How one college president is diversifying campus leadership

In an interview with The Chronicle of Higher Education, Arcadia University President Ajay Nair recently recounted his experience in academe as a person of color and highlighted several ways that Arcadia might serve as a model for diversifying campus leadership. According to data from the American Council on Education, only 17 percent of college presidents identify as a racial minority. A mere two percent identify as Asian or Asian American.

Nair, who is Indian American, was the only person of color in Arcadia’s executive cabinet when he took office last year. Since then, he has worked to build a leadership team with “diversity of thought and style,” an approach that Nair says produces “great diversity across the board in terms of identity.” While Nair hasn’t approached this work aiming for “certain percentages of race of gender,” he has assembled a leadership team where 40 percent of members identify as people of color, and 60 percent are women. He has overseen a 20 percent increase in his governing board’s racial diversity, according to The Chronicle.

Bringing more diverse thought leadership to campus

Pennsylvania-based Arcadia, where most students receive need-based financial aid and one-third of undergraduates are first-generation students, benefits from “having leaders who better reflect the backgrounds and points of view of the student body,” Nair says.

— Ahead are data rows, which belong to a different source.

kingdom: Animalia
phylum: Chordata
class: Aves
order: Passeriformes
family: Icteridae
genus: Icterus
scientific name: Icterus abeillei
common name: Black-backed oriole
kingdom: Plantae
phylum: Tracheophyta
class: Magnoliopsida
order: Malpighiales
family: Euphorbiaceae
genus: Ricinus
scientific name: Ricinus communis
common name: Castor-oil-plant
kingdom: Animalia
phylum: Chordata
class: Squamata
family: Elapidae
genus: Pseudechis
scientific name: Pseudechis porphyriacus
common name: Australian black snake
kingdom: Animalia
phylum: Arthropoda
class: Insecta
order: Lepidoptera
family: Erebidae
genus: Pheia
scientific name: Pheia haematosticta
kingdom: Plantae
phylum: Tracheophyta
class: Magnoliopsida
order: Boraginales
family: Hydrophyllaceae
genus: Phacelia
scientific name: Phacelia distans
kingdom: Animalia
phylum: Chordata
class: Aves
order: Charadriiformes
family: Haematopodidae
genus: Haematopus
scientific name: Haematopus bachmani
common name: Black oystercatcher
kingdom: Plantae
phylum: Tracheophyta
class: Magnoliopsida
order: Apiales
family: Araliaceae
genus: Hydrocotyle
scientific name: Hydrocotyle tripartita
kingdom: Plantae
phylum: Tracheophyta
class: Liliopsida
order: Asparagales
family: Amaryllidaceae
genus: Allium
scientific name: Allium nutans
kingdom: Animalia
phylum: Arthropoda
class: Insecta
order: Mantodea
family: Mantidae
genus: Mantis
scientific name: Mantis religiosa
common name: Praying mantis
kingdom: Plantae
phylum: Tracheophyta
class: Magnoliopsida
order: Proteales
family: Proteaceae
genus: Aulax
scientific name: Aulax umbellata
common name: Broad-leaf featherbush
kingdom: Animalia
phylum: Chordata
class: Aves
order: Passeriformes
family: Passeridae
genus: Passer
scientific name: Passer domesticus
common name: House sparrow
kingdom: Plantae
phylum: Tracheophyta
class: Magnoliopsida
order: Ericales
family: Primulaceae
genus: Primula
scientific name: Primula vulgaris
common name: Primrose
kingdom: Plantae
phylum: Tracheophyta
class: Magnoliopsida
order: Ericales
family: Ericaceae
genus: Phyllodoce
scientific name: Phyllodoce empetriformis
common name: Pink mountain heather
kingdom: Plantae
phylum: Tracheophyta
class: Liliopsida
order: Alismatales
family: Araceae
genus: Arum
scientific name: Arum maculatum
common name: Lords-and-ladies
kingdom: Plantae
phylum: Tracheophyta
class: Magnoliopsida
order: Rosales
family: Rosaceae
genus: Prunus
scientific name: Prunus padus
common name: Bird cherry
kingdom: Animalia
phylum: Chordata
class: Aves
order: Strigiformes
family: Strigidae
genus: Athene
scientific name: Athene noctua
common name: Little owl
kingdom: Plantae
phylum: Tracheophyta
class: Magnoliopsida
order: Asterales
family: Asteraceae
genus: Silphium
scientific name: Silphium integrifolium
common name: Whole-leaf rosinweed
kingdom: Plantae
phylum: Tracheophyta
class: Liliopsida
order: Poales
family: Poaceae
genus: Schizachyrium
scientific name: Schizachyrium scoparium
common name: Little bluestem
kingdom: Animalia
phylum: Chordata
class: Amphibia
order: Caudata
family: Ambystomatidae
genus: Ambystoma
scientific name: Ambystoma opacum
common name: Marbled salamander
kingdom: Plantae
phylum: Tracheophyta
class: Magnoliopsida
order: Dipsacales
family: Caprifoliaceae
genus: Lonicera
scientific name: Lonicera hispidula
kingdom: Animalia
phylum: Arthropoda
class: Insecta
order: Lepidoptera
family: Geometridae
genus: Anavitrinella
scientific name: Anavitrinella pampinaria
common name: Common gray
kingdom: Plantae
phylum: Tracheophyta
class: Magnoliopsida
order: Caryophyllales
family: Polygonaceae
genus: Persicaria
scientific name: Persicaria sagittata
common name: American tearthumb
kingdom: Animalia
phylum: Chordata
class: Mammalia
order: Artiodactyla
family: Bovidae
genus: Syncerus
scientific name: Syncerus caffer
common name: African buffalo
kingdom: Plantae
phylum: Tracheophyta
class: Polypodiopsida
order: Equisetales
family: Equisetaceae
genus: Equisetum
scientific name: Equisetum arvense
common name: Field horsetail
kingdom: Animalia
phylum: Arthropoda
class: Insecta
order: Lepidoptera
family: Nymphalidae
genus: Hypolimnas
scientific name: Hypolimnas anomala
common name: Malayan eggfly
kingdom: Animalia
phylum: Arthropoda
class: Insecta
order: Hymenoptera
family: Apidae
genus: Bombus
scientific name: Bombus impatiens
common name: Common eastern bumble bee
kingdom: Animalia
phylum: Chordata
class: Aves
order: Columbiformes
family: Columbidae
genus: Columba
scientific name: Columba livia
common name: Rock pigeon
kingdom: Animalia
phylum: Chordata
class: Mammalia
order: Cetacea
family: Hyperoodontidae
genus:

To achieve this, Nair—who is also a scholar of race and ethnicity—says he made sure to welcome a diverse applicant pool “who could all win the job” to avoid “tokenizing candidates.” In addition, he encouraged his hiring committees to search for candidates who would be “a wonderful university citizen” and “have a lasting impact,” rather than someone who fits in. “That’s so loaded,” he says. “We don’t want the person to fit in, actually.”

Having diverse thought leadership can transform a campus, Nair says. “Once you have that kind of thought leadership for the institution, they will begin to dismantle the kinds of oppressive systems that may exist.” Nair points, for instance, to the “JEDI” (justice, equity, diversity, and inclusion) values prioritized by his leadership team. Those aren’t just aspirational, he says. “We’re going to live these values.”

Nair hopes that Arcadia can serve as a model for other institutions looking to create more inclusive campuses. If colleges and universities don’t diversify their leadership teams, he says, higher education “will miss out on opportunities for innovation and creativity, and for really enhancing our efforts to improve student success through mentorship.”